● Exercise aim
Please return the data word for word and leave out any picture it contains.

● Recorded information
+ + +
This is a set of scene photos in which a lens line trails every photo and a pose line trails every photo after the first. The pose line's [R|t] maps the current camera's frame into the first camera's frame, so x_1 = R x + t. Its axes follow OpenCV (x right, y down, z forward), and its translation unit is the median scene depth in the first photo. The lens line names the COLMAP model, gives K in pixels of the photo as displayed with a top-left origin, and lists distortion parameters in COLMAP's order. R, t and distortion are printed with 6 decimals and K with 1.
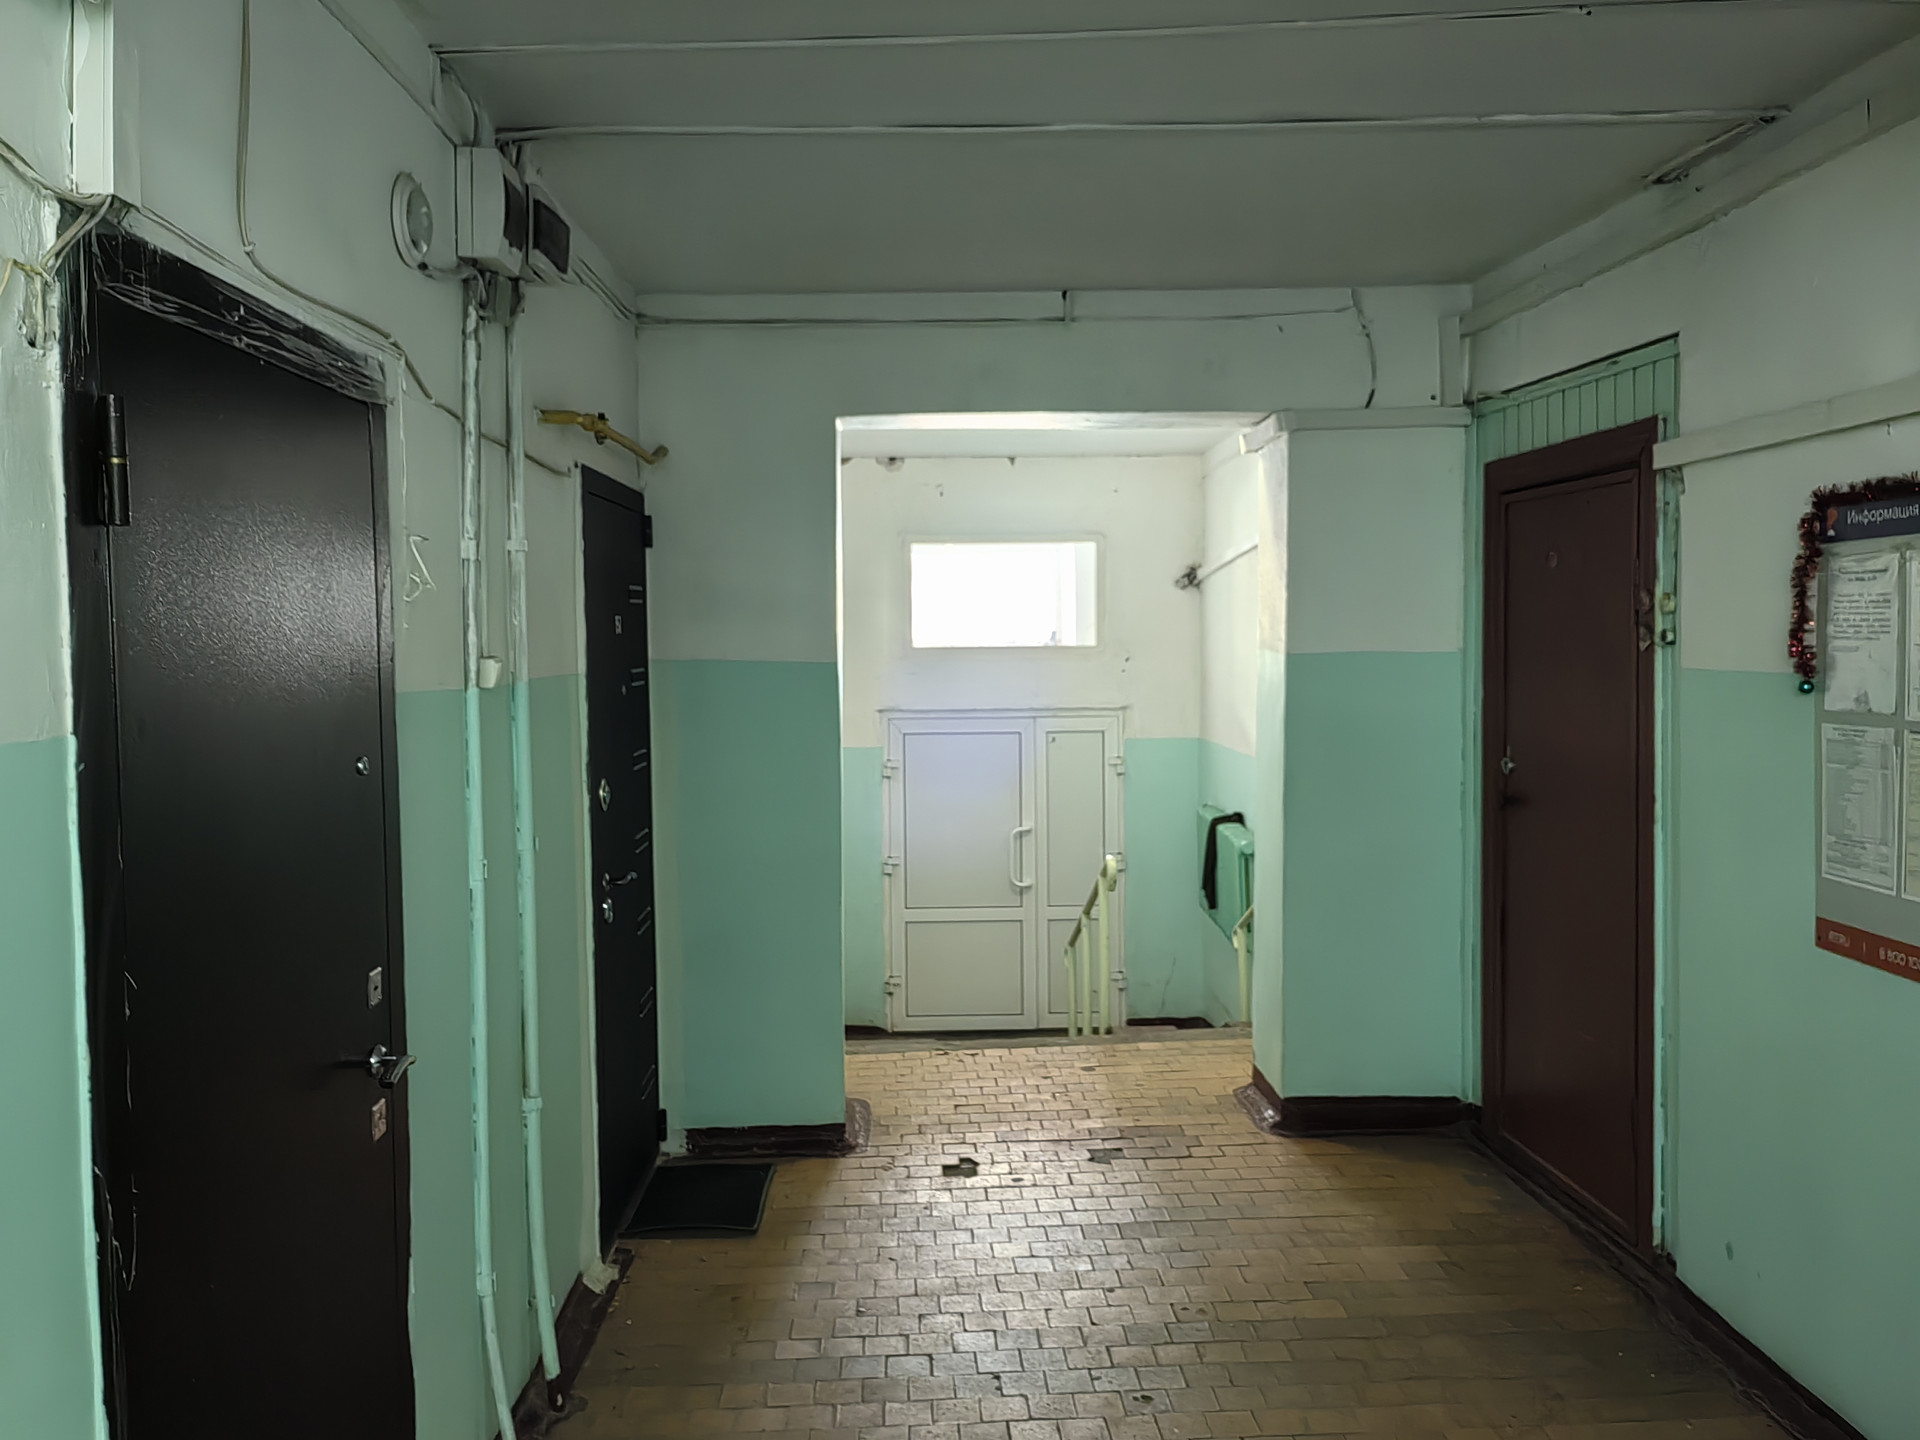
lens RADIAL K [[1555.4, 0, 960.0], [0, 1555.4, 720.0], [0, 0, 1]] dist [-0.006702, 0.148027]
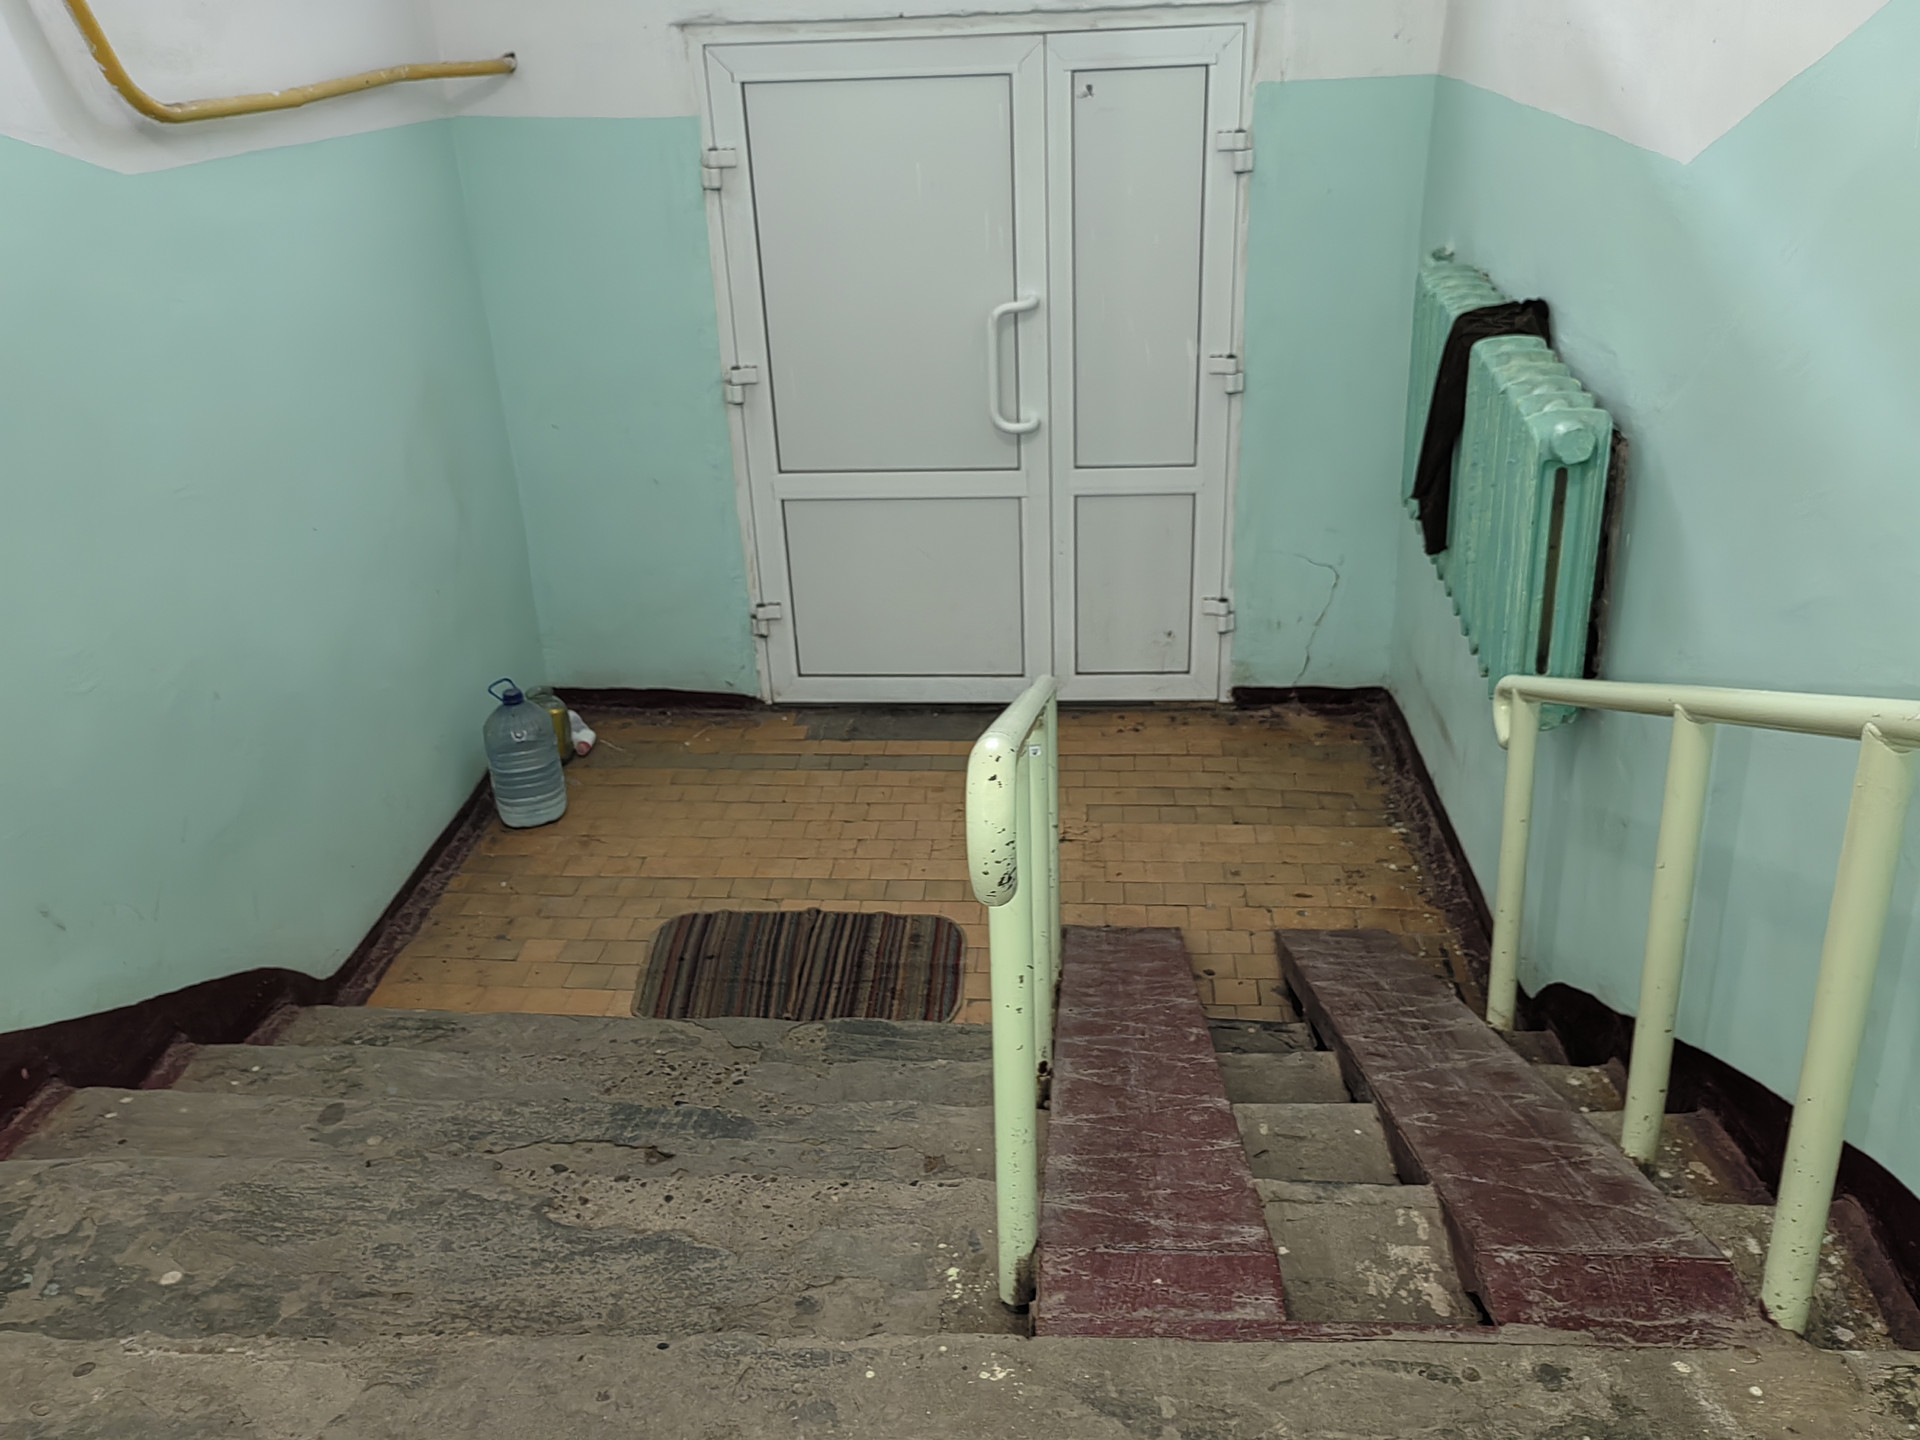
lens RADIAL K [[1555.4, 0, 960.0], [0, 1555.4, 720.0], [0, 0, 1]] dist [-0.006702, 0.148027]
pose [[0.994087, 0.022980, -0.106130, 0.074680], [0.020961, 0.918362, 0.395186, 0.001533], [0.106547, -0.395074, 0.912450, 0.535909]]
+ + +
● Exercise result
This is a set of scene photos in which a lens line trails every photo and a pose line trails every photo after the first. The pose line's [R|t] maps the current camera's frame into the first camera's frame, so x_1 = R x + t. Its axes follow OpenCV (x right, y down, z forward), and its translation unit is the median scene depth in the first photo. The lens line names the COLMAP model, gives K in pixels of the photo as displayed with a top-left origin, and lists distortion parameters in COLMAP's order. R, t and distortion are printed with 6 decimals and K with 1.
lens RADIAL K [[1555.4, 0, 960.0], [0, 1555.4, 720.0], [0, 0, 1]] dist [-0.006702, 0.148027]
lens RADIAL K [[1555.4, 0, 960.0], [0, 1555.4, 720.0], [0, 0, 1]] dist [-0.006702, 0.148027]
pose [[0.994087, 0.022980, -0.106130, 0.074680], [0.020961, 0.918362, 0.395186, 0.001533], [0.106547, -0.395074, 0.912450, 0.535909]]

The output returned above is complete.